Recurse Center - Batch 1 - Week 4 - Chirps

This week at RC I focused on preparing by bird sound dataset for traning next week. I decided to go with the LifeCLEF 2017 dataset, which "contains 36,496 recordings covering 1500 species of central and south America (the largest bioacoustic dataset in the literature)". Much of my week was spend reimplementing a spectrogram generation pipeline from the BirdCLEF baseline system, which used this same dataset.

The pipeline goes through all the 1500 classes of bird species, and for each recording, the piplelne creates one second spectrograms across the entire recording (with a 0.25 second overlap between each generated spectrogram). From these spectrograms, a signal-to-noise ratio is produced to determine whether or not the spectrogram contains a meaningful signal that we use to determine if it contains a bird vocalization of that species.

If the signal-to-noise ratio is above a certain threshold, we save that spectrogram in a folder for that bird species. If not, we save that noise-y spectrogram to be usedlater for generalizing during training.

This whole process takes an estimated six hours to run, and it results in about 50,000+ spectrograms across the 1500 classes of bird species.

My intuitive feeling about this process is that it is a bit heavy-handed, suseptible to inaccuracy, and not very efficient. However, I can understand the approach and ultimately it does get the job done.

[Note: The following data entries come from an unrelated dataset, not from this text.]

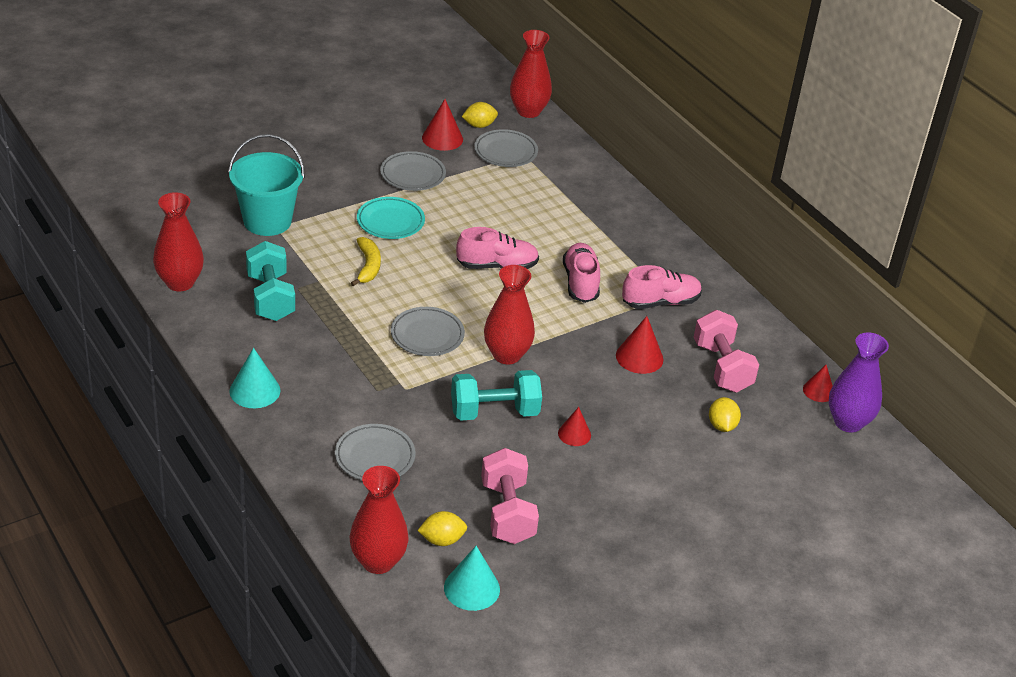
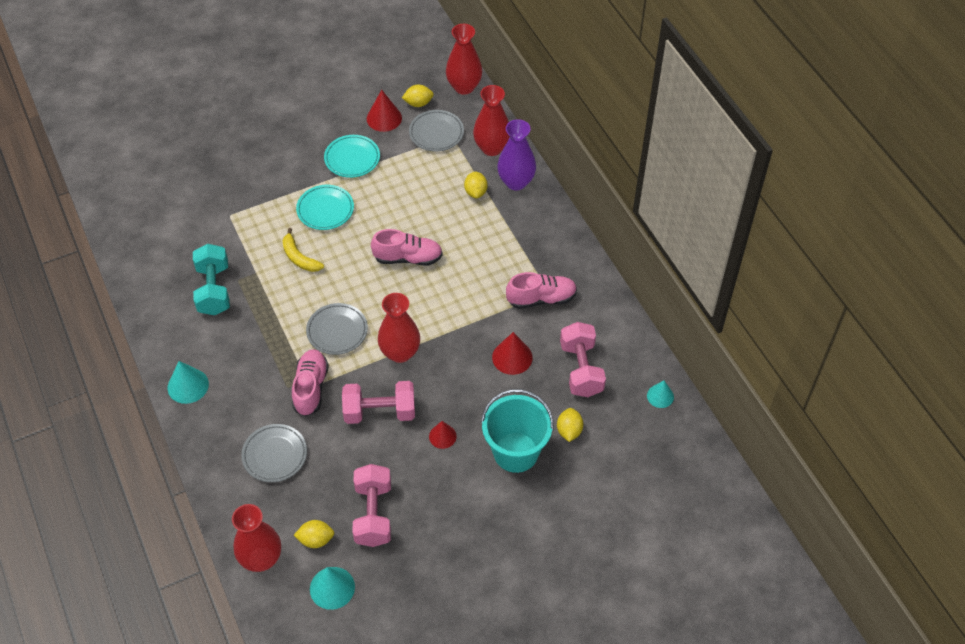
camera: 10 degrees right, 15 degrees up
(180, 282) = (142, 273): red vase -> red vase (492, 148)
(267, 221) = (222, 208): turquoise bucket -> turquoise bucket (516, 452)
(368, 266) = (299, 257): yellow banana -> yellow banana turned 135 degrees clockwise
(412, 175) = (352, 159): grey plate -> turquoise plate
(494, 412) = (380, 412): turquoise dumbbell -> pink dumbbell
(562, 205) = (475, 192): none -> yellow lemon
(580, 283) = (476, 277): pink shoe -> pink shoe (311, 388)
(818, 391) = (660, 396): red cone -> turquoise cone
(848, 422) = (679, 430): purple vase -> purple vase (516, 182)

I do think this paper on Eventness (a concept for audio event detection that used the idea of "objectness" from computer vision and applies that to detecting audio events in spectrograms) proposes a more nuanced way to pull out meaningful sonic "events" in a recording. It might be something worth incorporating in another pass on this system.

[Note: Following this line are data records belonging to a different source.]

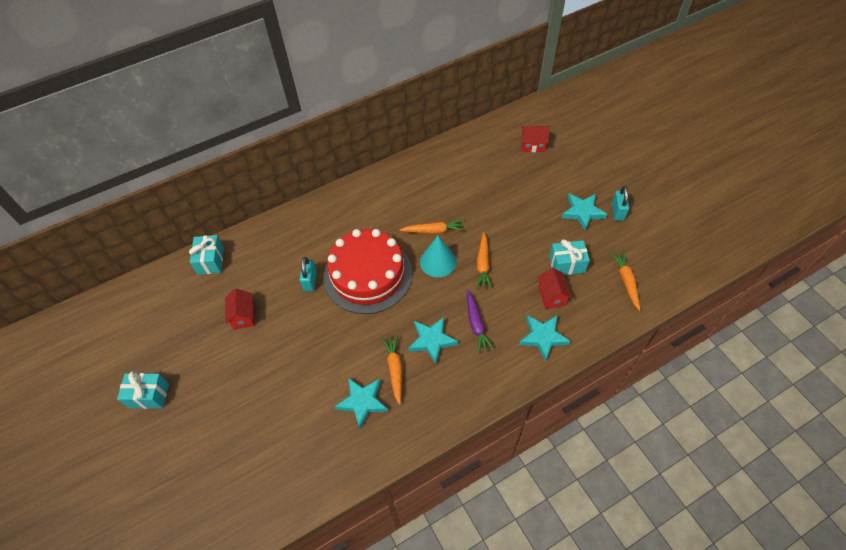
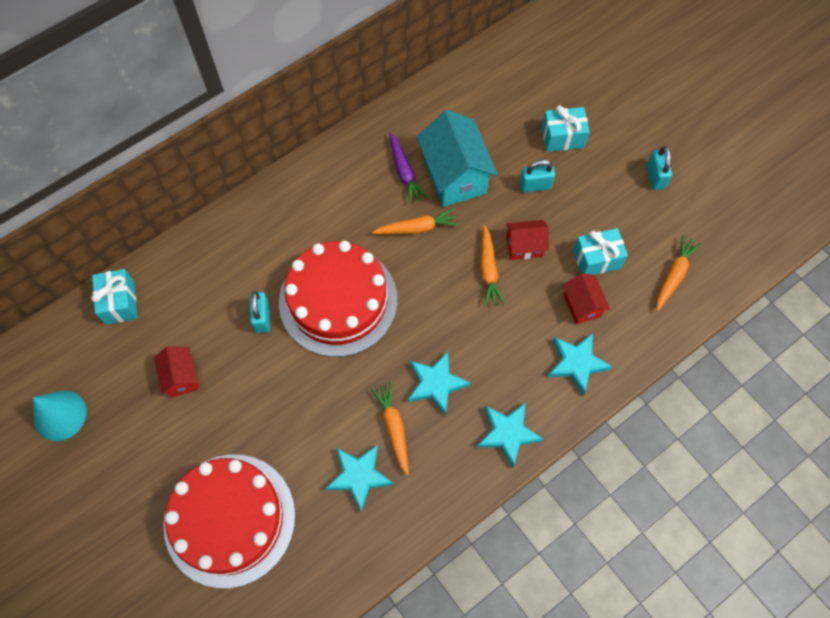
camera: 10 degrees left, 10 degrees up
(149, 395) = (76, 501): turquoise gift -> turquoise gift (562, 137)
(258, 422) = (229, 519): none -> red cake
(438, 261) = (429, 272): turquoise cone -> turquoise cone (60, 415)
(466, 198) = (455, 176): none -> turquoise house
(476, 324) = (490, 355): purple carrot -> purple carrot (404, 172)
(525, 210) = (535, 185): none -> turquoise padlock
(532, 145) = (534, 87): red house -> red house (524, 246)
(582, 212) = (610, 182): turquoise star -> turquoise star (508, 434)
(626, 281) = (674, 275): orange carrot -> orange carrot turned 45 degrees clockwise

I'm happy I achieved my goal for the week of generating the spectrograms from the recordings! I have been full of doubts though of how this fits into my larger goals. I think this week I fofocused on the "trees" and not the "forest", so to speak, and maybe what I'm feeling is getting a bit lost in the forest. With most of the data processing out of the way, I'm xcited to pull out a bit and think more about the context of what I'm working on and how it fits into my overall goals.

For instance, generating all of these spectrograms with this pipeline has moved me way from contributing to the fastai audio library. If I had wanted to keep down that path, I would have had to really work to not cut up the spectrograms in the way that I did, and instead come up with a way to generate the onset/offset times of the bird vocalizations from each recording and do the on-the-fly spectrogram generation with the built-in fasai audio library tools. I think that doing the actual learning task is what I want to be focusing on though, so maybe that makes it ok that I reimplemented another way of doing it, because it serves my end goal of diving deeper into the learning part of classification (it is something I would love to go back and dig deeper into though).

With that observation in mind, I think that focusing on training a neural network on these bird vocalization spectrograms next week will get me back into contributing to the library and focusing on the things I want to learn. I don't think this particular bird classification project will lead me to fixing the batch display issue, for example. I think that's okay, and maybe it will just be something I circle back to later on when trying to do other classification tasks with the other datasets I'm interested in.

I think going back to my larger goals at RC, I want to create a real-time sound classification application that can be used to classify different kinds of sounds. I've made a model for environmental sounds, and now I'm tackling bird vocalizations. I want to look at other environmental sound datasets, and if I have the time, I want to do speech as well. I think having this app as a "wrapper" application that lets you do, in general, real-time classification with any model you import will give me the room to d training on many different datasets, giving me more opportunities to dig into fastai v2, the audio library, convolutional neural networks, real-time on-device machine learning, short-time Fourier transforms, and classification in general.

So for now, my goals are to finish up the bird classification system, get it on device, and then make more models to get better at using deep learning for sound classification and understanding what it takse to do real-time on device machine learning.